Excerpted passage:
☆ ☆ ☆

Camden Library Museum in John Street Camden
Camden Library Museum in John Street Camden

In 1970 the Camden Historical Society opened a folk museum in a room in the old council chambers encouraged by the Royal Australian Historical Society. The museum used simple displays of local ephemera, artefacts and other collectables supplemented with rudimentary signage to tell the Camden story.

The memorials of loss across the district extended to the numerous war memorials scattered throughout the Camden District that mourned the loss of men who never came home after the Great War. These monuments were added after the Second World War and in recent times with the centenary of the First World War, and have shaped and re-shaped the Camden story in ways that are still hard to identify. Their meaning is a statement of collective memory that is expressed in April and November every year by local communities.

Elsewhere in the district, The Oaks Historical Society was formed in 1979. It has contributed much material to the storytelling of the western part of the Camden District, particularly the Burragorang Valley and the silver mining fields of Yerranderie.

The rural-urban fringe and other threats

The role of loss in the Camden story acquired new meaning after 1973 when there was an identifiable shift in the interpretation and representation of ruralness in Camden. The release in 1973 of The New Cities of Campbelltown Camden Appin Structure Plan as part of the 1968 Sydney Regional Outline Plan triggered a wave of invaders from the city. Urban planners envisaged three regional centres on Sydney’s outskirts at Camden, Campbelltown and Appin with the ambitious idea of stopping the city’s urban sprawl.

Mount Annan suburban development which is part of Sydney’s urban sprawl c2005 (Camden Images)

These events strengthened the role of the Camden aesthetic. There was the re-making of place centred on the decline of the country town of Camden as the hub of a thriving rural economy to an idealised country town, a country town of the imagination.

Romantic representations of Camden’s rurality, especially St John’s church, became an important part of the contemporary consciousness. They found their way into official council policy and have been used in literature, publications, tourist and business promotions, websites, artwork, music, museum displays and a host of other places. In 1999  Camden Council’s strategic plan Camden 2025 adopted the language and imagery of Camden’s rurality when it outlined ‘the traditional qualities of a rural lifestyle’, ‘the historic nature’ of the area and the ‘unique rural landscapes and vistas’ in a country town atmosphere.

☆ ☆ ☆

Supplied entries:
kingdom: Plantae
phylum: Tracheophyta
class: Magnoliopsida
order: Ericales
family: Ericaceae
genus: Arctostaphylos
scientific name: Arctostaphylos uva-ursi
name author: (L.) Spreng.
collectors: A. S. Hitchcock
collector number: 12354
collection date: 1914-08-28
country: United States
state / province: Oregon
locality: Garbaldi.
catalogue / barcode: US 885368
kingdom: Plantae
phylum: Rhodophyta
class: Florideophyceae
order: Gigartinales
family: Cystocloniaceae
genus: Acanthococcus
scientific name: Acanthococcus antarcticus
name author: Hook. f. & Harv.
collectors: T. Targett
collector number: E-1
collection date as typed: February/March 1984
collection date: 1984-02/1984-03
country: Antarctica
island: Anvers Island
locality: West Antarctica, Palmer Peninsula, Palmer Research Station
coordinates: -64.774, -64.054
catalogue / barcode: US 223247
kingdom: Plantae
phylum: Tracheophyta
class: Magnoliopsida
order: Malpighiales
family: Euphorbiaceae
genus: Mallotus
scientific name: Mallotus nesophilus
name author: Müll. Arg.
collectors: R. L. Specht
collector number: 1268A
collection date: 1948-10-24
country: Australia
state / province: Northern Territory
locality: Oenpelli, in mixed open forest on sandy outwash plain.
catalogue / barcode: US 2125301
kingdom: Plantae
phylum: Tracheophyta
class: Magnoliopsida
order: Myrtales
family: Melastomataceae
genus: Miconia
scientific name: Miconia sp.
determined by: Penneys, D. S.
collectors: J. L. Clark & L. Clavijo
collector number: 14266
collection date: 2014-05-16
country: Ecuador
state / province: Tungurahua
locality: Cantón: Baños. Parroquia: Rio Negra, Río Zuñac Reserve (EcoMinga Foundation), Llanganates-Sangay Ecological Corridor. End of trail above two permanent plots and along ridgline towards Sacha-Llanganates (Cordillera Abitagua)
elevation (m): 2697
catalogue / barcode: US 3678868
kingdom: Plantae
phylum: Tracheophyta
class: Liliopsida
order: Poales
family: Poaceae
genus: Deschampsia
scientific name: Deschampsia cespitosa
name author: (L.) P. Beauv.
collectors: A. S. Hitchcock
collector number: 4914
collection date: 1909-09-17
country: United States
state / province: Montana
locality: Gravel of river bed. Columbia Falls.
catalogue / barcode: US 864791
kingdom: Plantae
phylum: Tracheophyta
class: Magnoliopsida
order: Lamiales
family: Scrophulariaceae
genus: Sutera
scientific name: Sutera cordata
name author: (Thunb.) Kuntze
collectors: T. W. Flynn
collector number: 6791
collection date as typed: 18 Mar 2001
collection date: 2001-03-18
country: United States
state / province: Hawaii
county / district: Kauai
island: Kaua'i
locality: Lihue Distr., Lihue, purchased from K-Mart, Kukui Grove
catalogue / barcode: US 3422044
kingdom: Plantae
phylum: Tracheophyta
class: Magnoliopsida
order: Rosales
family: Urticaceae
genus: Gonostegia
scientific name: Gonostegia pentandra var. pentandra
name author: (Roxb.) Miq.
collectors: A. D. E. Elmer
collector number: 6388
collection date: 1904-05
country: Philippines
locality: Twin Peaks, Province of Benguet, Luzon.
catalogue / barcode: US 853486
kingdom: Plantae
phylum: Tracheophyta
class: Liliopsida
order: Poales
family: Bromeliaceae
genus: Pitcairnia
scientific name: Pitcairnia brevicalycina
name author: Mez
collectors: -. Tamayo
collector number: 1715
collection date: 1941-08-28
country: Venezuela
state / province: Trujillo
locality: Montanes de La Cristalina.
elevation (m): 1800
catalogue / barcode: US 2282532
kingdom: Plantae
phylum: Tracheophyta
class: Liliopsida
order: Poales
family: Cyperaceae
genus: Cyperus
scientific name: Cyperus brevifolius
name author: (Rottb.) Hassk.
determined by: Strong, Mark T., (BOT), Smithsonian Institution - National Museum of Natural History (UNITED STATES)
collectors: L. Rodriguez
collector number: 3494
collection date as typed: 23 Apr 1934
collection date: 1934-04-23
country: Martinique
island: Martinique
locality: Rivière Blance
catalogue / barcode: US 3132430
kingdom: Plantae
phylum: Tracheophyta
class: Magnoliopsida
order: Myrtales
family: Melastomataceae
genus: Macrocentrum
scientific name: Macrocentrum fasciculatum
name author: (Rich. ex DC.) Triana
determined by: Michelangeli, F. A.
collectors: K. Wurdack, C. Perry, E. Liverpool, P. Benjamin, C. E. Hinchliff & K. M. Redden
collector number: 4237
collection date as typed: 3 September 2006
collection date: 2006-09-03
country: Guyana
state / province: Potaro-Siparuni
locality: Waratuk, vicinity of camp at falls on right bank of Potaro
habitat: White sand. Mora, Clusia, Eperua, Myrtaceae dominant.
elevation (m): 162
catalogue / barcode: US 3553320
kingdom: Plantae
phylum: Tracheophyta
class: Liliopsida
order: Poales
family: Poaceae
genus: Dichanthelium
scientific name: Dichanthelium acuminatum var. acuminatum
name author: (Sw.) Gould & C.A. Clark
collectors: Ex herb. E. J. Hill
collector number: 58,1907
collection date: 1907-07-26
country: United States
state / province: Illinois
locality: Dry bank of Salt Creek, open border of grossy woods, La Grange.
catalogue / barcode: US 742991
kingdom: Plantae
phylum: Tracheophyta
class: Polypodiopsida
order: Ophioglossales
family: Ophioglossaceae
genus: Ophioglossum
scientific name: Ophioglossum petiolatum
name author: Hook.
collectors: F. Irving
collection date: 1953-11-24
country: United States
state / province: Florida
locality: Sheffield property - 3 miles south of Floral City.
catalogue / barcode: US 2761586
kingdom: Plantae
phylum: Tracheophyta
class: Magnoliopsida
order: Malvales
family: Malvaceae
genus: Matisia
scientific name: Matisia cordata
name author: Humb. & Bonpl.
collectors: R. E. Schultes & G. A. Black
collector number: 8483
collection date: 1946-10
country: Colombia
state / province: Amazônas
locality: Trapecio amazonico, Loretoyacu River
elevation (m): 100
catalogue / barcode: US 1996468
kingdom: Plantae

☆ ☆ ☆

Problem set:
a – Translate this sentence from the Camden history passage into Spanish: "Elsewhere in the district, The Oaks Historical Society was formed in 1979."
b – From the Camden history passage, extract the text between "These events strengthened" and "country town atmosphere.", inclusive.
c – List the regional centres that urban planners envisaged on Sydney's outskirts, according to the Camden history passage.

The replies:
a – En otra parte del distrito, la Sociedad Histórica de The Oaks se fundó en 1979.

b –
These events strengthened the role of the Camden aesthetic. There was the re-making of place centred on the decline of the country town of Camden as the hub of a thriving rural economy to an idealised country town, a country town of the imagination.

Romantic representations of Camden’s rurality, especially St John’s church, became an important part of the contemporary consciousness. They found their way into official council policy and have been used in literature, publications, tourist and business promotions, websites, artwork, music, museum displays and a host of other places. In 1999  Camden Council’s strategic plan Camden 2025 adopted the language and imagery of Camden’s rurality when it outlined ‘the traditional qualities of a rural lifestyle’, ‘the historic nature’ of the area and the ‘unique rural landscapes and vistas’ in a country town atmosphere.

c –
Camden
Campbelltown
Appin